_Study questions_
A: In the LangChain notebook below, rewrite the cell that begins "# Split documents into chunks" as a short list that keeps its main facts.
B: Which embedding model does the LangChain notebook below pass to OpenAIEmbeddings?
C: Please carry the LangChain notebook below forward from its final line.

_Selected excerpt_
/---

In [1]:
# Import necessary libraries for document loading
import os  # For working with files and directories
import docx2txt  # For converting Word documents to text
from langchain_community.document_loaders import PyPDFLoader  # For loading text documents
from langchain_text_splitters import RecursiveCharacterTextSplitter  # For splitting text into chunks
from langchain_core.documents import Document  # For creating document objects

In [None]:
file_paths=[r"C:\Users\Admin\Desktop\Strands\data\AWS Certified Cloud Practitioner Slides v41.pdf",r"C:\Users\Admin\Desktop\Strands\data\AWS_Certified AI Practitioner_ Slides.pdf"]

for file in file_paths:

    loader = PyPDFLoader(file)

    docs = loader.load()

    print(len(docs))

In [7]:
# Split documents into chunks
# We split large documents into smaller chunks to make search more effective
text_splitter = RecursiveCharacterTextSplitter(
    chunk_size=500,  # Each chunk will be about 500 characters
    chunk_overlap=100  # Chunks will overlap by 100 characters to maintain context
)

# Apply the splitter to our documents
splits = text_splitter.split_documents(docs)
print(f"Created {len(splits)} document chunks")

Created 660 document chunks


In [13]:
import os
from langchain_openai import OpenAIEmbeddings  # LangChain’s OpenAI embeddings

# Make sure your OpenAI API key is set
# Either via environment variable, or pass it explicitly
os.environ["OPENAI_API_KEY"] = os.getenv("OPENAI_API_KEY")

# Create the embedding model object using OpenAI
embedding_model = OpenAIEmbeddings(
    model="text-embedding-3-large",  # or choose another embedding model
    # dimensions=1024,  # optional: specify embedding size for some models
)


In [16]:
from langchain_community.vectorstores.faiss import FAISS

# Suppose `documents` is a list of LangChain Document objects or plain strings
vectorstore = FAISS.from_documents(splits, embedding_model)

# To persist (optional)
persist_directory = "vectordb_openai/"

\---

_Extracted records_
/---

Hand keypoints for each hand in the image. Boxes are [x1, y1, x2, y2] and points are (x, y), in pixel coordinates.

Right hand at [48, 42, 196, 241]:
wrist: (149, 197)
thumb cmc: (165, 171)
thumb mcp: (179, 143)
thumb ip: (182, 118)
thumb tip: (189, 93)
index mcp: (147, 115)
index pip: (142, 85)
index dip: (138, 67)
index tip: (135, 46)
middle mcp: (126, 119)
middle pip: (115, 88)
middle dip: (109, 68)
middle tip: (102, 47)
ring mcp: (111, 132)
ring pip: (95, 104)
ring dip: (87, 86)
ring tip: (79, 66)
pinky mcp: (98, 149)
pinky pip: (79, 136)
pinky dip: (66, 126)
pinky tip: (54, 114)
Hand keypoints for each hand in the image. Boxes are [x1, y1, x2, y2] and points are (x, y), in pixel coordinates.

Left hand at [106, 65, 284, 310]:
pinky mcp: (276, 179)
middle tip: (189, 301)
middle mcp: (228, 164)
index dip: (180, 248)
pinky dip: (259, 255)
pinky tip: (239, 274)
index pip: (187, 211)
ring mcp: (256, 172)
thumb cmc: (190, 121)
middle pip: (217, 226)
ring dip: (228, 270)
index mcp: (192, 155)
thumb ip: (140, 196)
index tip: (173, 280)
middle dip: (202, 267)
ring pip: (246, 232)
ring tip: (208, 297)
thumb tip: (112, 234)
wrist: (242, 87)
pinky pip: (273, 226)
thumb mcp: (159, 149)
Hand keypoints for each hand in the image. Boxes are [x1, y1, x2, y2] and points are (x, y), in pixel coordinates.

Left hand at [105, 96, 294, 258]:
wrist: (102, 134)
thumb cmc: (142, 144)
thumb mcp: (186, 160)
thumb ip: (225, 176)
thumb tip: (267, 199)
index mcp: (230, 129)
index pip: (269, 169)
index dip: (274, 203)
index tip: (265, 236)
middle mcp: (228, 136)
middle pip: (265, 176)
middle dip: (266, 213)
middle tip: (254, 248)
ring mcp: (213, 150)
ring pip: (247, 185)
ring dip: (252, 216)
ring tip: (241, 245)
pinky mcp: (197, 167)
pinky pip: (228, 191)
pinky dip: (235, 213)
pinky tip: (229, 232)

\---

_Solved problems_
A:
- Large documents are split into smaller chunks to make search more effective.
- A RecursiveCharacterTextSplitter is set up with a chunk size of about 500 characters.
- Chunks overlap by 100 characters to maintain context.
- The splitter is applied to the documents with split_documents.
- The number of chunks created is printed.

B: text-embedding-3-large

C:
vectorstore.save_local(persist_directory)

# To load later
# loaded_vs = FAISS.load_local(persist_directory, embedding_model)


In [17]:
# Test a simple query
query = "What aws sagemaker"  # Our test question
results = vectorstore.similarity_search(query, k=3)  # Get the top 3 most relevant results

print("Query:", query)
print("\nTop 3 results:")
for i, doc in enumerate(results):
    print(f"\nResult {i+1}:")
    print(f"Source: {doc.metadata['source']}")  # Which restaurant this is from
    print(f"Content: {doc.page_content[:200]}...")  # Show the first 200 characters

Query: What aws sagemaker

Top 3 results:

Result 1:
Source: C:\Users\Admin\Desktop\Strands\data\AWS_Certified AI Practitioner_ Slides.pdf
Content: © Stephane Maarek
NOT FOR DISTRIBUTION © Stephane Maarek www.datacumulus.com 
Amazon SageMaker...

Result 2:
Source: C:\Users\Admin\Desktop\Strands\data\AWS_Certified AI Practitioner_ Slides.pdf
Content: © Stephane Maarek
NOT FOR DISTRIBUTION © Stephane Maarek www.datacumulus.com 
Amazon SageMaker AI•Fully managed service for developers / data scientists to build ML models•Typically, difficult to do a...

Result 3:
Source: C:\Users\Admin\Desktop\Strands\data\AWS_Certified AI Practitioner_ Slides.pdf
Content: https://aws.amazon.com/blogs/machine-learning/running-principal-component-analysis-in-amazon-sagemaker/...